Medical Research Council Cognition and Brain Sciences Unit, University of Cambridge, 15 Chaucer Road, Cambridge CB2 7EF, United Kingdom.
Department of Experimental Psychology, University of Cambridge, Downing Street, Cambridge CB2 3EB, United Kingdom.
J Acoust Soc Am. 2019 Jul;146(1):705. doi: 10.1121/1.5119226.
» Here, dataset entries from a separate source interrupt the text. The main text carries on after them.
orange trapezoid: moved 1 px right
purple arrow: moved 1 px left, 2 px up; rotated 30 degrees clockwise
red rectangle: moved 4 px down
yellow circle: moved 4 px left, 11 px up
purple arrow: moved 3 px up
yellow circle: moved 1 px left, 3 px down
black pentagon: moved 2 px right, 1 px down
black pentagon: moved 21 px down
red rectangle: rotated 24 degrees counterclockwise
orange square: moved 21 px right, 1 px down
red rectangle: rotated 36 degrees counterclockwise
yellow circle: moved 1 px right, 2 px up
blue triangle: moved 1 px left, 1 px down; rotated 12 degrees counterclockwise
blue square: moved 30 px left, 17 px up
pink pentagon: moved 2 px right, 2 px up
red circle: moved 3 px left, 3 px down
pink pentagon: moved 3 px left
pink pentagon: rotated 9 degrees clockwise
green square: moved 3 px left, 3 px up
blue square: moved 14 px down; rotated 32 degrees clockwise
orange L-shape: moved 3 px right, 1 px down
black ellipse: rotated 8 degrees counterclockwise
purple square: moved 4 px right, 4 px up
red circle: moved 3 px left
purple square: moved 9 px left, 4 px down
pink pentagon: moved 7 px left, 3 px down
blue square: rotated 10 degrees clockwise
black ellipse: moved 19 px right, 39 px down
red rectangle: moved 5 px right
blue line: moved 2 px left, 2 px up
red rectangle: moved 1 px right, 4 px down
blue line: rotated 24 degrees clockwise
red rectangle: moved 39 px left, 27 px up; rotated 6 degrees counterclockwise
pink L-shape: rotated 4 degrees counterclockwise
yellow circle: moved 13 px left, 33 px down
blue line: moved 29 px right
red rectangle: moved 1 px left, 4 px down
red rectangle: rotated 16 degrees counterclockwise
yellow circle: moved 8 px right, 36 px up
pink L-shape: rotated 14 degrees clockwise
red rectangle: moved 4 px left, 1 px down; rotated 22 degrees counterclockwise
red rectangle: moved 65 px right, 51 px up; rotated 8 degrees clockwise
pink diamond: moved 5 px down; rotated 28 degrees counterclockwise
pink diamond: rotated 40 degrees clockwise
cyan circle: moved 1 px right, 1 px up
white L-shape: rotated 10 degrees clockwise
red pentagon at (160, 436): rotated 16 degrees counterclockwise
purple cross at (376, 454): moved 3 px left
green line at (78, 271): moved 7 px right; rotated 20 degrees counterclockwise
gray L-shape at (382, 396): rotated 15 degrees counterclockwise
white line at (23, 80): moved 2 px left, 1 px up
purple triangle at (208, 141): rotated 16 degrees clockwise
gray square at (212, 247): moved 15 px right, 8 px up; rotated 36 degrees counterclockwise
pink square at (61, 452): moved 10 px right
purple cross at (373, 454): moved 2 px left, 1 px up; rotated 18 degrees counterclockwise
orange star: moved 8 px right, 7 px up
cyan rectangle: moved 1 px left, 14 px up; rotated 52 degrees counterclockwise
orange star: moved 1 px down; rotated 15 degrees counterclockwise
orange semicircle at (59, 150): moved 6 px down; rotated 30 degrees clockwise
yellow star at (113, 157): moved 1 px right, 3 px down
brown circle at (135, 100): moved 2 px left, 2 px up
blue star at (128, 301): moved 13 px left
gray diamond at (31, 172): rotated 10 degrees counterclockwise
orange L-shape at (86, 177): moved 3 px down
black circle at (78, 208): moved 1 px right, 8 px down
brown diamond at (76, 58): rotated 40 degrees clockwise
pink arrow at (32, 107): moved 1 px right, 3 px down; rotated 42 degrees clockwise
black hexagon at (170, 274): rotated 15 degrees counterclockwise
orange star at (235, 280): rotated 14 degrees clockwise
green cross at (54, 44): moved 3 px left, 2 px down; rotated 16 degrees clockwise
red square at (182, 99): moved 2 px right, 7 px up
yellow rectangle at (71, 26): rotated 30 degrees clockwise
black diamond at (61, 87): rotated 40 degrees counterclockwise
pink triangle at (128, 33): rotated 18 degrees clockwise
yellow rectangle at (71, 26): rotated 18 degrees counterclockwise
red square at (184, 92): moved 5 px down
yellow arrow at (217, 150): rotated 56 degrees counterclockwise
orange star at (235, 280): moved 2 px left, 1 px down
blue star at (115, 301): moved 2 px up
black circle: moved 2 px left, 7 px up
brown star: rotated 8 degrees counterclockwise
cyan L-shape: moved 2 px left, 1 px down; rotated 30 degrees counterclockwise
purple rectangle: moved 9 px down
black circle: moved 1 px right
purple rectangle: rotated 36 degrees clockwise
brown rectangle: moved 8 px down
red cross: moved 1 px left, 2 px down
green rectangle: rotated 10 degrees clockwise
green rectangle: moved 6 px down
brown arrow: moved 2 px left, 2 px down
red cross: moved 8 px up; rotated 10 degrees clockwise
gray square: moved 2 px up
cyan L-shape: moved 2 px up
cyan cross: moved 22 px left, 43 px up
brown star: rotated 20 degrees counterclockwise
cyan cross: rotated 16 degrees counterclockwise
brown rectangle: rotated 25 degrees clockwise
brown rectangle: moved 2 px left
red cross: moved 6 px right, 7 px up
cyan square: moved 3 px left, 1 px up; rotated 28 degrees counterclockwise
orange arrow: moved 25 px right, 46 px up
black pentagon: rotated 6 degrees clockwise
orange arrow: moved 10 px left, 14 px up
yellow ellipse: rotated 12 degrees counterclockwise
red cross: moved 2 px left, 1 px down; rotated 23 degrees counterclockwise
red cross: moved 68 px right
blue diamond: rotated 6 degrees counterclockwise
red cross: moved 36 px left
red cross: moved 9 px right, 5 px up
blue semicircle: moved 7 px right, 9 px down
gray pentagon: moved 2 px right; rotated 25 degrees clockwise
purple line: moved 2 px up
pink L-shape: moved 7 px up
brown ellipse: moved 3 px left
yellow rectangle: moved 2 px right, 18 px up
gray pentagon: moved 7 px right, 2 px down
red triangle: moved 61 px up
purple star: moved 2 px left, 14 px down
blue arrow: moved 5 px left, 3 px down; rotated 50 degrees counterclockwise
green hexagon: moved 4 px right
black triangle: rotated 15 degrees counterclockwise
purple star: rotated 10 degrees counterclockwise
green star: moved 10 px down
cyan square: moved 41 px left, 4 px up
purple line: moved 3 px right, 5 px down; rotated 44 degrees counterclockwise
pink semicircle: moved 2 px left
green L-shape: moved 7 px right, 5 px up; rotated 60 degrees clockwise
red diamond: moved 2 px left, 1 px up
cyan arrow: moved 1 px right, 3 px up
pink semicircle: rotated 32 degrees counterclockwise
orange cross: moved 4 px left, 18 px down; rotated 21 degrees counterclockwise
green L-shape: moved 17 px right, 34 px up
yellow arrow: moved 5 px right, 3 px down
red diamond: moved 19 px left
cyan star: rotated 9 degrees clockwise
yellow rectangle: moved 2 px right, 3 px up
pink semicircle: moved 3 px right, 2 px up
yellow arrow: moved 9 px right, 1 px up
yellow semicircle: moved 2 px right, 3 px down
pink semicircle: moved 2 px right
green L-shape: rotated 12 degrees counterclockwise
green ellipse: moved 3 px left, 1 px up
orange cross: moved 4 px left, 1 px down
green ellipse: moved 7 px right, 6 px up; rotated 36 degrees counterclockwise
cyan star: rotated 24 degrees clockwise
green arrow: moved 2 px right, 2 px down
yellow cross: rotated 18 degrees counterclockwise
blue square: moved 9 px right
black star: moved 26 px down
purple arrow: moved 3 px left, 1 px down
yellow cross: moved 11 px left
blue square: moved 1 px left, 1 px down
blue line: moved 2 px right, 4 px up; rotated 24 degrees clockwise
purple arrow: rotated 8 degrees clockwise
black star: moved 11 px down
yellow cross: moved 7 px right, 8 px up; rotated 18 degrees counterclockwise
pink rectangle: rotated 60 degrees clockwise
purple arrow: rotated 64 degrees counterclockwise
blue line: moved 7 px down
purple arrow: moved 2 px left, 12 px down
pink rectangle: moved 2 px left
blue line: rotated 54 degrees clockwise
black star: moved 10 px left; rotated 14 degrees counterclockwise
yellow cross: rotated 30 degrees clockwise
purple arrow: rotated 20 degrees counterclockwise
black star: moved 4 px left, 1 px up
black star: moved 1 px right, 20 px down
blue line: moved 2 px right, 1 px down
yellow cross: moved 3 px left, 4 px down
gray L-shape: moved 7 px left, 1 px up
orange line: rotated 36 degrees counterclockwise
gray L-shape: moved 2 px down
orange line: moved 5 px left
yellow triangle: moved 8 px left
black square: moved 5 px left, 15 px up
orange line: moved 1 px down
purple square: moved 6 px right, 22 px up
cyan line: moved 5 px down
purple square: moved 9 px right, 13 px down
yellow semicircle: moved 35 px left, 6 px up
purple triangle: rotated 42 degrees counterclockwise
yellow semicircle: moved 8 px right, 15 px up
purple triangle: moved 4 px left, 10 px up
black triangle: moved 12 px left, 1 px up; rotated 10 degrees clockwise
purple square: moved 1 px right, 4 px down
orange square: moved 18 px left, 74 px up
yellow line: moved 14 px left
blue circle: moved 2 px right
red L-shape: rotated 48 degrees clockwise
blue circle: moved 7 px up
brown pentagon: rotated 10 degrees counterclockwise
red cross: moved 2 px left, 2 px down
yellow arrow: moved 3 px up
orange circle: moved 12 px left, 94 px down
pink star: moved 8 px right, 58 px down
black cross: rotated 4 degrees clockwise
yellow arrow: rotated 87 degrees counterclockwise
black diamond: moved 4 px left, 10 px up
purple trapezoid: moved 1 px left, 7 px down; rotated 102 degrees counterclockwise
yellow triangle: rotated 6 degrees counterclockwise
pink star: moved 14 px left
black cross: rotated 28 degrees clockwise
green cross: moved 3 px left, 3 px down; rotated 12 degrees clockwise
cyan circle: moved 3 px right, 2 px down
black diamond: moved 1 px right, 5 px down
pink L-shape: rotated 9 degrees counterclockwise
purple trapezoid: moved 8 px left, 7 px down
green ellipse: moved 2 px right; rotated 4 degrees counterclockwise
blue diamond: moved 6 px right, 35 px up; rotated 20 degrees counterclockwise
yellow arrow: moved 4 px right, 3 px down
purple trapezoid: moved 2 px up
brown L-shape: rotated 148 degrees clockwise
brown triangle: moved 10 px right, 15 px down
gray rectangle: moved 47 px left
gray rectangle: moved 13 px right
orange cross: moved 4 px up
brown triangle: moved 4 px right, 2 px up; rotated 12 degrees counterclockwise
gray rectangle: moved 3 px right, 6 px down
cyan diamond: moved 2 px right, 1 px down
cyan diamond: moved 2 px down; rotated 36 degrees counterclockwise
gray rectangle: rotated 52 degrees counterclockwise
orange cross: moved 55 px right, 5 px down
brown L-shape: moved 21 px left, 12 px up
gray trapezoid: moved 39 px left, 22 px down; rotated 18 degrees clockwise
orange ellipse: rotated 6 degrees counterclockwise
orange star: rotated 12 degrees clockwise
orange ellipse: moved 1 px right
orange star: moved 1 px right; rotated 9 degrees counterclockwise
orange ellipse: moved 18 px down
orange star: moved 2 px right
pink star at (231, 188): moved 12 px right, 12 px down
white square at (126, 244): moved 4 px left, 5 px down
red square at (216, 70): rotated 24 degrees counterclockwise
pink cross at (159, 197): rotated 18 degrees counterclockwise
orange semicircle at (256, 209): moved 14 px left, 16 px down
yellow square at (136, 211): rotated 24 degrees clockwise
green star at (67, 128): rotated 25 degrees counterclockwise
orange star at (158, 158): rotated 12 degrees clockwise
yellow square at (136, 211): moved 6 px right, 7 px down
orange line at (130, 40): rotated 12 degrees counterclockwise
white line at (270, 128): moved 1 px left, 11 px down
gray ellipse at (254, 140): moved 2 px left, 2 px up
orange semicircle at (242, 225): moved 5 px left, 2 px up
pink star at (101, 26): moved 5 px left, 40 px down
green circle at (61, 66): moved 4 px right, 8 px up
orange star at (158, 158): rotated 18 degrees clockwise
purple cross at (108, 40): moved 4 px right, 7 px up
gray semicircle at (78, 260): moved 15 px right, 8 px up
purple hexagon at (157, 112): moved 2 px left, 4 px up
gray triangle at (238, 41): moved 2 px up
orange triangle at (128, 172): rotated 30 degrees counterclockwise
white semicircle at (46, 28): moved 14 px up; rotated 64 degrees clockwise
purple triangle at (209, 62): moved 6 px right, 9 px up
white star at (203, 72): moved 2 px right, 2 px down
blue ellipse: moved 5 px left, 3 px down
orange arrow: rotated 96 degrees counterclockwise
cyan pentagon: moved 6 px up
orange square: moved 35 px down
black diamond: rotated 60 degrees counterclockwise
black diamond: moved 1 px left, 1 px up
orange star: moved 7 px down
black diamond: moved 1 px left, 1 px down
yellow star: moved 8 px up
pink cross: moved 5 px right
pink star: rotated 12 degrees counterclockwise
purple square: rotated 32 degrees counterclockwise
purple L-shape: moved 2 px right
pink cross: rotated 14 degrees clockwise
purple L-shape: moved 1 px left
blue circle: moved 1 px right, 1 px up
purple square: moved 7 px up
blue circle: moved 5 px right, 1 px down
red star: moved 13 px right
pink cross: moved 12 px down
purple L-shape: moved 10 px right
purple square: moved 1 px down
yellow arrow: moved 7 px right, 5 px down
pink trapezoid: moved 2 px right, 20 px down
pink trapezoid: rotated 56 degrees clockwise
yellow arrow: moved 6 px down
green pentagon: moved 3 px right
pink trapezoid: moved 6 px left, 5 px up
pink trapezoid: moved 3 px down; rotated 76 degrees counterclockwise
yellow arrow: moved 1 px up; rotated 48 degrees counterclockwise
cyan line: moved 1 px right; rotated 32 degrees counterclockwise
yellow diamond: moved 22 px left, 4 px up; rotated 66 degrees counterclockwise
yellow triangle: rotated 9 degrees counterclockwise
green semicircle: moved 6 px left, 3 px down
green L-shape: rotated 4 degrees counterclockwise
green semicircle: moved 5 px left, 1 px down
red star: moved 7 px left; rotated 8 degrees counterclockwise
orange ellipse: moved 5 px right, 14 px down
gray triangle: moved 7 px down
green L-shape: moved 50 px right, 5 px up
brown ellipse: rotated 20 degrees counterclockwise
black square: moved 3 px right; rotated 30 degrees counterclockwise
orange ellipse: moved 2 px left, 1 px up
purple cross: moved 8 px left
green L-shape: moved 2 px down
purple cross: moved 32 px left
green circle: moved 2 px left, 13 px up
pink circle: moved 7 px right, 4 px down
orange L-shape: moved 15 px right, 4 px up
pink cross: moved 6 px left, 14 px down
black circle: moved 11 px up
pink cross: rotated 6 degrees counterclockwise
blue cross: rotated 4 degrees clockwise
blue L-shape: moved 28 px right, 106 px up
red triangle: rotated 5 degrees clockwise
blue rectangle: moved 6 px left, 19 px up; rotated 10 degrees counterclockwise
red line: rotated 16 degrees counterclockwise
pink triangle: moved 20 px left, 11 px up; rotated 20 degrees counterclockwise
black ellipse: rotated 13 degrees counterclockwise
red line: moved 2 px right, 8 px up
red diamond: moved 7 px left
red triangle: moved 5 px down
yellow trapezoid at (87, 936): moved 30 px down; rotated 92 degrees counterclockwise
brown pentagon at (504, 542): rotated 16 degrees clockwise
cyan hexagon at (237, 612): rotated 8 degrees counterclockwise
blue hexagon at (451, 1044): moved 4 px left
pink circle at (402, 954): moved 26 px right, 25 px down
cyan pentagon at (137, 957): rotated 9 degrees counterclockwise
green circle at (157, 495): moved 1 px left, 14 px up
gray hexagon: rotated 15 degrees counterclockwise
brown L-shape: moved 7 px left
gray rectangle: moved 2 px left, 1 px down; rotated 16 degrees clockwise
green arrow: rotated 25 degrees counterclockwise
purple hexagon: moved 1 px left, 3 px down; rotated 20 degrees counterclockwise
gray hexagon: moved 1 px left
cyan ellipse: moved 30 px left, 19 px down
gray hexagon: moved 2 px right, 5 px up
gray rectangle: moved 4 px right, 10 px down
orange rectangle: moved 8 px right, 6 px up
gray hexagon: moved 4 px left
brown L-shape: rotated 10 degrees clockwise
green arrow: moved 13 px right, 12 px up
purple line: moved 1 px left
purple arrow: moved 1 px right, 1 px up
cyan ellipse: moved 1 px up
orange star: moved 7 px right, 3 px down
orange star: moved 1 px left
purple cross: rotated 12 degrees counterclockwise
Speech-in-noise perception is a major problem for users of cochlear implants (CIs), especially with non-stationary background noise. Noise-reduction algorithms have produced benefits but relied on a priori information about the target speaker and/or background noise. A recurrent neural network (RNN) algorithm was developed for enhancing speech in non-stationary noise and its benefits were evaluated for speech perception, using both objective measures and experiments with CI simulations and CI users. The RNN was trained using speech from many talkers mixed with multi-talker or traffic noise recordings. Its performance was evaluated using speech from an unseen talker mixed with different noise recordings of the same class, either babble or traffic noise. Objective measures indicated benefits of using a recurrent over a feed-forward architecture, and predicted better speech intelligibility with than without the processing. The experimental results showed significantly improved intelligibility of speech in babble noise but not in traffic noise. CI subjects rated the processed stimuli as significantly better in terms of speech distortions, noise intrusiveness, and overall quality than unprocessed stimuli for both babble and traffic noise. These results extend previous findings for CI users to mostly unseen acoustic conditions with non-stationary noise.
噪声环境下言语感知是人工耳蜗使用者面临的一个主要问题,尤其是在非平稳背景噪声下。降噪算法已取得了一定的成效,但仍依赖于关于目标说话人以及/或背景噪声的先验信息。本文提出了一种用于增强非平稳噪声下言语感知的递归神经网络算法,并通过 CI 仿真和 CI 用户实验,从客观评估和主观评估两个方面对其性能进行了评估。该 RNN 算法通过将来自多位说话人的语音与多人语音或交通噪声录音相混合进行训练。它的性能是通过使用来自未知说话人的语音与相同类型的不同噪声录音(例如环境噪声或交通噪声)相混合进行评估的。客观评估结果表明,相较于前馈架构,递归架构具有一定优势,并且经过处理后的语音的可懂度明显高于未经处理的语音。实验结果表明,在环境噪声下,该算法可显著提高语音的可懂度,但在交通噪声下效果不明显。CI 受试者认为,相较于未经处理的刺激,经过处理的刺激在语音失真、噪声干扰和整体质量方面的评分明显更高,无论是环境噪声还是交通噪声下均是如此。这些结果将之前针对 CI 用户的研究结果扩展到了具有非平稳噪声的大部分未听过的声学条件下。